- _What is being asked_: Copy out each line of the data holding "demonstrates".

- _Data excerpt_:

§

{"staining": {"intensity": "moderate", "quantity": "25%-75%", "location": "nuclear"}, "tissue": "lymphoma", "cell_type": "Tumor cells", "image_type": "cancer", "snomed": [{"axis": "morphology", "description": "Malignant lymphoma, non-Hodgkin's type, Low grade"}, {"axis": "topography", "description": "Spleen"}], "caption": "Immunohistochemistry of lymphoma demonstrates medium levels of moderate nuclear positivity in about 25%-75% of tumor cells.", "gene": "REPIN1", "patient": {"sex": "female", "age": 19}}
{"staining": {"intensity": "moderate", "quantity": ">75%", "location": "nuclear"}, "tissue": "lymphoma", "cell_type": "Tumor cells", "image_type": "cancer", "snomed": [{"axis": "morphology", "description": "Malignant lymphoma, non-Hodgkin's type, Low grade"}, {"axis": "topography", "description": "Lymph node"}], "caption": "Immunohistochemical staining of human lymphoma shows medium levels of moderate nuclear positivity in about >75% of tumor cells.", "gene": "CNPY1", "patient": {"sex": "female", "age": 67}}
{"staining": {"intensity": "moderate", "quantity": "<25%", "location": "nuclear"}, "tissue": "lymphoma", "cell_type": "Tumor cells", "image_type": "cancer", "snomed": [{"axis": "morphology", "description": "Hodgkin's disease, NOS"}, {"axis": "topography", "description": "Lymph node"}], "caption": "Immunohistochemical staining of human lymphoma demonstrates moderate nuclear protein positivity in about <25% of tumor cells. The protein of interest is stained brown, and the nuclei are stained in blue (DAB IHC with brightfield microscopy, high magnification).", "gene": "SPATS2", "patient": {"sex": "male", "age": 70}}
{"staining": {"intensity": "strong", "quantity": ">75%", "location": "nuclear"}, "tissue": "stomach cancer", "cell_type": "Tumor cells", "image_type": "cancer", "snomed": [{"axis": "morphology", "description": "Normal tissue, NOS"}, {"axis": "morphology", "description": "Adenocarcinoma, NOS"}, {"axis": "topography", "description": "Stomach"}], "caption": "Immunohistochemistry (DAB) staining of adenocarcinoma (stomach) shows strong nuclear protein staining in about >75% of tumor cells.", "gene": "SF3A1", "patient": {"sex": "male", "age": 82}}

§

- _Result for this task_:
{"staining": {"intensity": "moderate", "quantity": "25%-75%", "location": "nuclear"}, "tissue": "lymphoma", "cell_type": "Tumor cells", "image_type": "cancer", "snomed": [{"axis": "morphology", "description": "Malignant lymphoma, non-Hodgkin's type, Low grade"}, {"axis": "topography", "description": "Spleen"}], "caption": "Immunohistochemistry of lymphoma demonstrates medium levels of moderate nuclear positivity in about 25%-75% of tumor cells.", "gene": "REPIN1", "patient": {"sex": "female", "age": 19}}
{"staining": {"intensity": "moderate", "quantity": "<25%", "location": "nuclear"}, "tissue": "lymphoma", "cell_type": "Tumor cells", "image_type": "cancer", "snomed": [{"axis": "morphology", "description": "Hodgkin's disease, NOS"}, {"axis": "topography", "description": "Lymph node"}], "caption": "Immunohistochemical staining of human lymphoma demonstrates moderate nuclear protein positivity in about <25% of tumor cells. The protein of interest is stained brown, and the nuclei are stained in blue (DAB IHC with brightfield microscopy, high magnification).", "gene": "SPATS2", "patient": {"sex": "male", "age": 70}}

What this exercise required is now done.